Есть у Любима ныне и свое поместье, деревенька Люблино в шесть дымов по Рязанке, что отписали молодому стремянному, как вымороченную, из приказа Большого Дворца по смерти сокольника Парфентия Табалина. И сто двадцать четвертей земли нарезали. Вот говорят: де, не расти яблочку на елине. Налилось же и свалилось прямо в горсть – только не срони. Эх, в своей-то хате – как воевода в полку. Но не даром досталась изобка, со своих ногтей выпестовал. От Самотечной, от лубяного торга, наняв по осени ломовых извозчиков, вывез на долгих роспусках готовый срубец; сам и грузил, гнул выю, после же, не чинясь, сам и поставил домок и гладко выбрил теслом, чтоб светился, как пасхальное яичко, да сам же долотцем и топором навел карнизы и изузорил окончины. Пелась работа-то, когда житье обряжал; а после и ордынку-невольницу привел в домы в работницы, как то обязывал чин.

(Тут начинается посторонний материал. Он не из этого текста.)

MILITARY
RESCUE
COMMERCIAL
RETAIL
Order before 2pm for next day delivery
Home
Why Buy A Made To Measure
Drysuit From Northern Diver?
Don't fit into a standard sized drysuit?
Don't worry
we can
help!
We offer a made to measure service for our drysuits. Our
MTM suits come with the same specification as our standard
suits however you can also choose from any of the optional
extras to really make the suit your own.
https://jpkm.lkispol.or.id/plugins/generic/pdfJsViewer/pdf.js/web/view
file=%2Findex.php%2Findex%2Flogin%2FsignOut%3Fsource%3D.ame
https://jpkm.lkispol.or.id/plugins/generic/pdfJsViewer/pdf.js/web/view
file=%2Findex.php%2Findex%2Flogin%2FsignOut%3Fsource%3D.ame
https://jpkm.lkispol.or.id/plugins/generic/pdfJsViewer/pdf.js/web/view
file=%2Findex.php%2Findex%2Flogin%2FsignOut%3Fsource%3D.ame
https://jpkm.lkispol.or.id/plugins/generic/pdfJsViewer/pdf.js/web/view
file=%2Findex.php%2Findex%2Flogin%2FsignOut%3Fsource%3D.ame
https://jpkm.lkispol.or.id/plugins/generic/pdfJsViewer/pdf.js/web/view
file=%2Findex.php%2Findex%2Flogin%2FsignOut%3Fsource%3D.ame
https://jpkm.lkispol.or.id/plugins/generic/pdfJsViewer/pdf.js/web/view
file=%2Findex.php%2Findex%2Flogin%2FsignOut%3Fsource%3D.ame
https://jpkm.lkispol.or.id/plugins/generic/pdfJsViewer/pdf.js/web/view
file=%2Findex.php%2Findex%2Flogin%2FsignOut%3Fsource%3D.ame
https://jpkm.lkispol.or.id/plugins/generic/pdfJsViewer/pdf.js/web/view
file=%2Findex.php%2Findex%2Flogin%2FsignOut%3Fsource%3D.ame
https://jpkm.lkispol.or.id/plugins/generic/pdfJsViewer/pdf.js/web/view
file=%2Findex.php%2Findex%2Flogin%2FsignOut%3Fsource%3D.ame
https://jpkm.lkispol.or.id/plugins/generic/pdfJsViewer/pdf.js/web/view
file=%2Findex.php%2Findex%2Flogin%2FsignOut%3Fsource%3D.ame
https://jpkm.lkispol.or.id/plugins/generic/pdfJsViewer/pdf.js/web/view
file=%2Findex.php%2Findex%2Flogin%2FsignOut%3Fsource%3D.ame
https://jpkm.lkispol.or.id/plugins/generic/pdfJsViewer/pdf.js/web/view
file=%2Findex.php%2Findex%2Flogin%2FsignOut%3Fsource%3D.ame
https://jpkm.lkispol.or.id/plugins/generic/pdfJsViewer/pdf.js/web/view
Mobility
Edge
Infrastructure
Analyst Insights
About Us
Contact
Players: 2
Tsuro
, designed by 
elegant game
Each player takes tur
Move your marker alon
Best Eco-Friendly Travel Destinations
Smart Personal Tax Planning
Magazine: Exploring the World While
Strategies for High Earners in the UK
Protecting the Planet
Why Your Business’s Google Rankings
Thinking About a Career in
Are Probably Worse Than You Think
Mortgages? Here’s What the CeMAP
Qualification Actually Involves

Хозяйку бы только в передний угол привесть, посадить на лавину под образа: бери, княгинюшка, житье в свои руки. Без жены жить – как хлеб без соли есть. Да ведь зазноба-похитительница сердечная далеко на северах. Как залучить Олисаву, на каких волшебных крыльях перенесть в новые стены? Отец-то покойничек верно баял: любовь – она сильнее медведя.
Отойдем да поглядим, хорошо ли мы сидим? Ой, однако, неурядно. От сироты, бобыля ни доходу в дому, ни уходу, ни приплоду.

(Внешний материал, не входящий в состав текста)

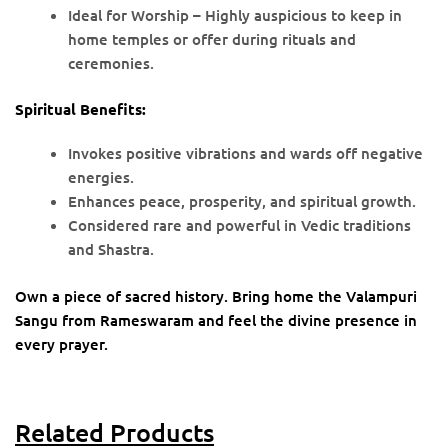
Ideal for Worship – Highly auspicious to keep in
home temples or offer during rituals and
ceremonies.
Spiritual Benefits:
Invokes positive vibrations and wards off negative
energies.
Enhances peace, prosperity, and spiritual growth.
Considered rare and powerful in Vedic traditions
and Shastra.
Own a piece of sacred history. Bring home the Valampuri
Sangu from Rameswaram and feel the divine presence in
every prayer.
Related Products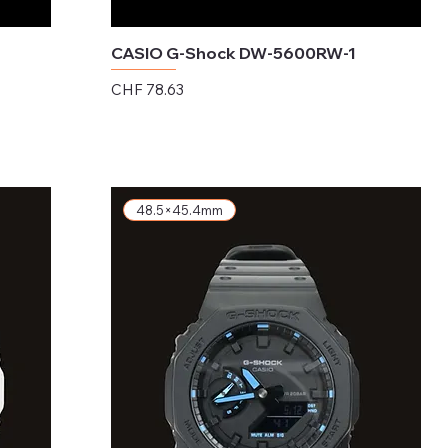
CASIO G-Shock DW-5600RW-1
Price
CHF 78.63
Excluding Sales Tax
48.5×45.4mm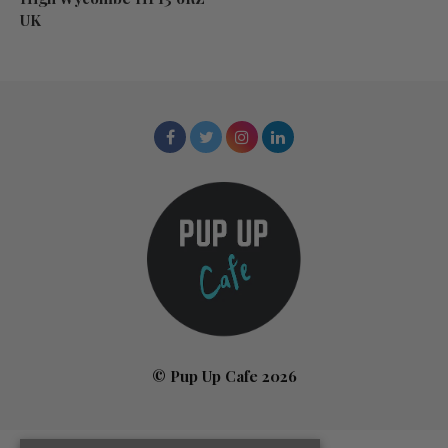
UK
© Pup Up Cafe 2026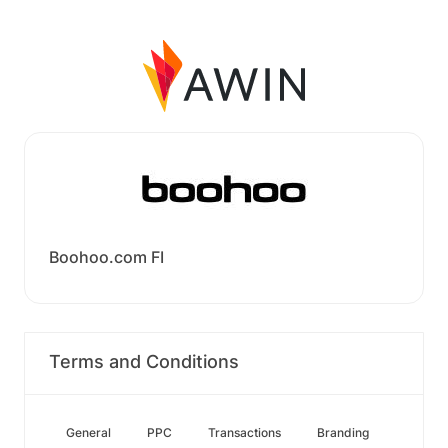
Boohoo.com FI
Terms and Conditions
General
PPC
Transactions
Branding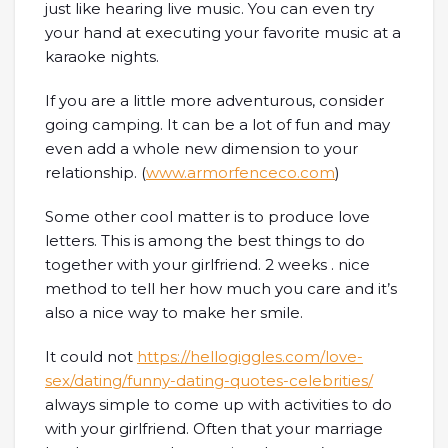
just like hearing live music. You can even try
your hand at executing your favorite music at a
karaoke nights.
If you are a little more adventurous, consider
going camping. It can be a lot of fun and may
even add a whole new dimension to your
relationship. (
www.armorfenceco.com
)
Some other cool matter is to produce love
letters. This is among the best things to do
together with your girlfriend. 2 weeks . nice
method to tell her how much you care and it’s
also a nice way to make her smile.
It could not
https://hellogiggles.com/love-
sex/dating/funny-dating-quotes-celebrities/
always simple to come up with activities to do
with your girlfriend. Often that your marriage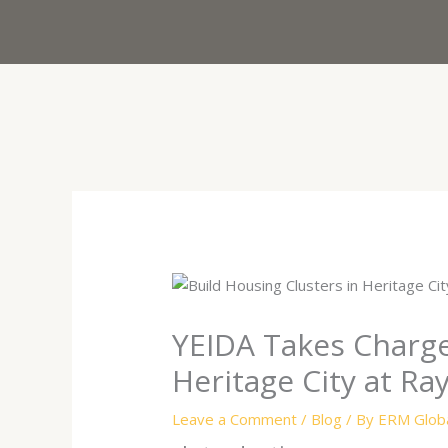
Skip
to
content
YEIDA Takes Charge:
Heritage City at Ra
Leave a Comment
/
Blog
/ By
ERM Globa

Сиверик вот опять запотягивал, завыл, умащиваясь в трубе, загнусил; грустно как-то одинокому! Любим подправил фитиль елейницы под образами, потушил свечу. На службу пора. Сегодня государев выезд к Пречистой. На воле уже развиднелось. Крикнул Ордынке в повалушу, чтобы заперлась. А от Конюшенной слободы через Стремянную стрелецкую слободу да Охотные ряды рукой подать до Кремля. В государевой казне в свой черед получил Любим Ванюков объяриненную ферезею, да шапку мурмонку с лисьим околом, да высеребренный топорок и тут же в сенях переоболокся, носильный затрапезный сряд, в чем явился из дому, оставил клюшнику, чтобы после государева похода, прикончив дело, переодеться в свое платье.

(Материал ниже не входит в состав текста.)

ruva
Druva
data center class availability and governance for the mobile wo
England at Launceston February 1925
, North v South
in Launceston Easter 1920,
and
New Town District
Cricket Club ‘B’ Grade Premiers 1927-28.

Подьячий же занес выданный праздничный наряд в роспись, как бы не случилось утраты дорогим носильным вещам. Любим заломил мурмонку слегка назад, густой русый чуб вздыбил наискось крутого лба, приосанился, приопнул о порог кривые носы зеленых юфтевых сапожонок, шитых травами, – и сам собою невольно загордился. Знал царь, кого выхватить взглядом из многочисленных поддатней, что ежегодь услуживали ему в птичьих потехах. На лице брусеничное зарево во всю тугую щеку, в медвежьих глазках улыбчивая простота, в плечах – косая сажень; в доброй квашне затворен молодец, в жаркой русской печи вынянчен. Быть Любиму Ванюкову по его статьям и ухваткам в первых государевых стремянных.